The 60-Minute Rule: How to Know if a Property Is a Good Buy Before You Fall in Love

By Irem Demirci

The 60-Minute Rule: How to Know if a Property Is a Good Buy Before You Fall in Love

The 60-Minute Rule: How to Know if a Property Is a Good Buy Before You Fall in Love

Real estate feels personal, even when you’re buying as an investor. The lighting hits, the balcony view is right, the neighborhood cafĂ© looks perfect, and suddenly you’re imagining your life there. That’s normal. But if you want to buy well, you need a process that protects you from “love at first viewing.”

Here’s a simple rule we use: you should be able to confirm whether a property is fundamentally strong within 60 minutes of serious checking.

Step 1: The street check

Before you analyze the apartment, analyze the street.

Walk the block at two different times if possible. If you can’t, at least check the area carefully.

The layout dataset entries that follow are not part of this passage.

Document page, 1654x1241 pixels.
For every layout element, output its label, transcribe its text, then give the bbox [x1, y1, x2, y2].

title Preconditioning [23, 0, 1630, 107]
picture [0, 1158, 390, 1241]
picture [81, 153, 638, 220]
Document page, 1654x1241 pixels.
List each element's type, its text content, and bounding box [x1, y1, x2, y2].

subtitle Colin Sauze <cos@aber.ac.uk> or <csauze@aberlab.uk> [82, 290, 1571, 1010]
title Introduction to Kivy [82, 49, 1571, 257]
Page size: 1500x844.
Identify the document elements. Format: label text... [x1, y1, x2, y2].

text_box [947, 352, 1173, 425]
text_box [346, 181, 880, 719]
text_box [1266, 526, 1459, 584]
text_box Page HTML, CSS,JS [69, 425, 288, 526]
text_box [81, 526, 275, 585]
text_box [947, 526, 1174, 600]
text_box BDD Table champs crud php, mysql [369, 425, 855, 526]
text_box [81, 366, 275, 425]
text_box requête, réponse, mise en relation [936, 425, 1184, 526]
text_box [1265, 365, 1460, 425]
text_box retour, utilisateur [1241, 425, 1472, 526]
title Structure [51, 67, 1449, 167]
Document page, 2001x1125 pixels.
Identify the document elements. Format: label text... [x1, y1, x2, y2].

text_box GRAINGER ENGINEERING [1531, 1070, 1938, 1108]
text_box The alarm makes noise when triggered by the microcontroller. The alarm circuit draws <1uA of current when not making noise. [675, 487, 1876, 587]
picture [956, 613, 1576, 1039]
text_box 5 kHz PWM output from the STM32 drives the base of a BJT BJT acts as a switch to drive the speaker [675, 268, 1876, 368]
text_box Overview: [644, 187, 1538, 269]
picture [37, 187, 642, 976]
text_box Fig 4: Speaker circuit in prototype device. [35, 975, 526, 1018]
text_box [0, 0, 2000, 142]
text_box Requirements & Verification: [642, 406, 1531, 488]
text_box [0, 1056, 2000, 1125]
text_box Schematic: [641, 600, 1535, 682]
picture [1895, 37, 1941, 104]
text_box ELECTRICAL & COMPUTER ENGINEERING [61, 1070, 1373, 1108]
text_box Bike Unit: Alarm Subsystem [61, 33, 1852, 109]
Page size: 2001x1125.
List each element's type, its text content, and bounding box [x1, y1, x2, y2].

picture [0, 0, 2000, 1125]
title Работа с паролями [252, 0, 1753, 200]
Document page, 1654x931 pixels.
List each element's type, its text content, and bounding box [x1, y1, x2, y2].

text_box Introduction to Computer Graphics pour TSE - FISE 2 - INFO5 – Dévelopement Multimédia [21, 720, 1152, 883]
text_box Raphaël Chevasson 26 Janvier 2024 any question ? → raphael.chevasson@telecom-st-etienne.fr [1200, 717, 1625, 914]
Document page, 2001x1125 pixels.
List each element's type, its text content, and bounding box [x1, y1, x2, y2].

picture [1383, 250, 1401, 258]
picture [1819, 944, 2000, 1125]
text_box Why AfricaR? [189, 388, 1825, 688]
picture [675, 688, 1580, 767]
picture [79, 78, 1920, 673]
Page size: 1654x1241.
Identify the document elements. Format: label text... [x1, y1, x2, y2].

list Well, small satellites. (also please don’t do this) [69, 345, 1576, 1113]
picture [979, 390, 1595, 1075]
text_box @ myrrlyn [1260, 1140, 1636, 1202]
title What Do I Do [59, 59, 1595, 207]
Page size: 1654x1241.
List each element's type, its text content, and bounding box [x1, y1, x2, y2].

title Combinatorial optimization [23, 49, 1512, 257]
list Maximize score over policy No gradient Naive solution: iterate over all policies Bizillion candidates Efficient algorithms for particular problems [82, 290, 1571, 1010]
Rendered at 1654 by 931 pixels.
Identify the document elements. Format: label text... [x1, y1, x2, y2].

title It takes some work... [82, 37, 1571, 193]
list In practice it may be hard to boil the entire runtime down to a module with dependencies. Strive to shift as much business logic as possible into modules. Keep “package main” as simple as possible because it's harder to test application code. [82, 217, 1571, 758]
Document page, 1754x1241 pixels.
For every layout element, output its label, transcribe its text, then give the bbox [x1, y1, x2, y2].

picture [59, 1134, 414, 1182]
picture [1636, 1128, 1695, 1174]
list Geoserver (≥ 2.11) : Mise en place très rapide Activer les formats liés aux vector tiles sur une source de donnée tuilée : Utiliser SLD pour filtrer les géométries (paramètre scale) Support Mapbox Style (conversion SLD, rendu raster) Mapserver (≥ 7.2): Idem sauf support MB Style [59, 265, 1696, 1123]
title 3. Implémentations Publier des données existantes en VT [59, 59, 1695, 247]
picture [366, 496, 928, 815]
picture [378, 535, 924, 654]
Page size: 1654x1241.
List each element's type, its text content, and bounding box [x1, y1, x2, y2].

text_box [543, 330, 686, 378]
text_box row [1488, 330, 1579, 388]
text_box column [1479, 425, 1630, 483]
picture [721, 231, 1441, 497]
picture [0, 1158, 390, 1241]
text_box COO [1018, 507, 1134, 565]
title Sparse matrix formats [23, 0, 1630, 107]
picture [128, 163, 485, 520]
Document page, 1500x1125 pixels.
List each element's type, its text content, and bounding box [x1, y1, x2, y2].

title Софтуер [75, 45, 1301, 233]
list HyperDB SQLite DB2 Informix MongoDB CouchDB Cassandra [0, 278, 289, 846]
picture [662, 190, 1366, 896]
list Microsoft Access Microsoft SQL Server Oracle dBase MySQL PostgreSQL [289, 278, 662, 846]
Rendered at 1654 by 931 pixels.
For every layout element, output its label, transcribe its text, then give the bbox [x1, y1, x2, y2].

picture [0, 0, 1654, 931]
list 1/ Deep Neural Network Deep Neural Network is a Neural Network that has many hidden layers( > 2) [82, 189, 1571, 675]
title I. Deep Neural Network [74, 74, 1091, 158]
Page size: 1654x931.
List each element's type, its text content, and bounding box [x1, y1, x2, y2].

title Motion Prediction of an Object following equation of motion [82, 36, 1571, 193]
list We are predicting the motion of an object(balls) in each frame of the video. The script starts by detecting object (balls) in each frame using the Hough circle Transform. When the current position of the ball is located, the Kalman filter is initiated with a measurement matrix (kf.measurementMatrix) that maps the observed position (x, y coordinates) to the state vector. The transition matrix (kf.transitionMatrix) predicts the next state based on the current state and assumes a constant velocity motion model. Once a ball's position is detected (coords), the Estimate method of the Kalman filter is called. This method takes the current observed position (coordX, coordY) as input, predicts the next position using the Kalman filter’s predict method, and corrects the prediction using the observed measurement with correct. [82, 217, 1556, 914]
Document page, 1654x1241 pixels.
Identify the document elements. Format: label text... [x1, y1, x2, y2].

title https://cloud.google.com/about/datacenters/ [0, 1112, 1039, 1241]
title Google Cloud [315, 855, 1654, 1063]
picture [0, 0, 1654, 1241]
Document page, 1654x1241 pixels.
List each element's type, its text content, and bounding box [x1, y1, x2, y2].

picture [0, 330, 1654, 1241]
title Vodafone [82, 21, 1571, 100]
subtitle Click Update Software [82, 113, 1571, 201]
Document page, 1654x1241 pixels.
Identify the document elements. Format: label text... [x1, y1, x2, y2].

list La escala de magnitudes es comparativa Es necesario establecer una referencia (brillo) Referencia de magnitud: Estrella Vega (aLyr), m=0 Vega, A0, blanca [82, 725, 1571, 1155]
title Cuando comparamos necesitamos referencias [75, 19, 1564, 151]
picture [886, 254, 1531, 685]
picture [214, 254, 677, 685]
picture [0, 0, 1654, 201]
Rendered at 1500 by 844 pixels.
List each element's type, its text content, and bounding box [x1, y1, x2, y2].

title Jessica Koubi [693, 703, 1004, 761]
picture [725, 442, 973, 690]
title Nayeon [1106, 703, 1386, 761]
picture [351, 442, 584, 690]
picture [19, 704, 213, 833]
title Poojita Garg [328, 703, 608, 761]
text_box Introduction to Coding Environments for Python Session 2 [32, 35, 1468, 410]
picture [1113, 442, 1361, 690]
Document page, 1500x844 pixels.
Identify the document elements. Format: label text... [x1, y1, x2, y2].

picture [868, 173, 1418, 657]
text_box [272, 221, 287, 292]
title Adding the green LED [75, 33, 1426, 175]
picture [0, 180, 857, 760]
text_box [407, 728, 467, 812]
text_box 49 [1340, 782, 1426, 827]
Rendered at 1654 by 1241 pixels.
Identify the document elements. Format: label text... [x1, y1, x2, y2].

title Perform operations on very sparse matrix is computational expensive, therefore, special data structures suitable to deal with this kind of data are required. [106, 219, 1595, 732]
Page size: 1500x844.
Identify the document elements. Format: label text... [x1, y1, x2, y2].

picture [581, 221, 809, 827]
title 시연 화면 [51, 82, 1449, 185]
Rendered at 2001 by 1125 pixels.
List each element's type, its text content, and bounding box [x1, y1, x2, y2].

Ask: Is it noisy? Is it safe? Does it feel pleasant at night? Are there supermarkets, cafés, parks, transport, daily services nearby?

A perfect apartment in an inconvenient street becomes a daily compromise. A good apartment on a great street stays liquid.

Step 2: The layout liquidity test

Forget interior design. Look at the floor plan.

A liquid layout is one that fits the widest group of people. That means:

A functional living room

A bedroom that isn’t tiny

Good natural light

A kitchen and bathroom that feel usable

No awkward shapes that make furnishing difficult

Liquidity matters because it protects your resale. In a slower market, simple layouts still move.

Step 3: The building health check

The building is part of your investment, not background scenery.

Ask:

Is the building well managed?

Are common areas clean and maintained?

Are there signs of moisture, neglect, constant repairs, or chaos?

Do running costs look reasonable for what you’re getting?

Even if you love the apartment, a problematic building can turn ownership into stress.

Step 4: The real cost check

Most buyers only calculate the purchase price. Smart buyers calculate ownership.

Include:

Transaction costs

Monthly running costs

Maintenance expectations

Furnishing or renovation needs

Management fees if you won’t live there full time

A conservative vacancy buffer if it will be rented

A property is only a good deal if it works after real costs.

Step 5: The exit plan question

This is the most important step.

Who will buy this from me later, and why?

If the answer is clear, you’re safe. If the answer is “someone will want it,” you are guessing.

Properties that are easy to exit usually have:

A strong street

A practical layout

A healthy building

A realistic cost structure

A buyer pool bigger than one niche taste

You don’t need to be an expert to buy well. You need a process that forces clarity before emotion takes over. The 60-minute rule helps you spot strong fundamentals fast, anywhere in the world.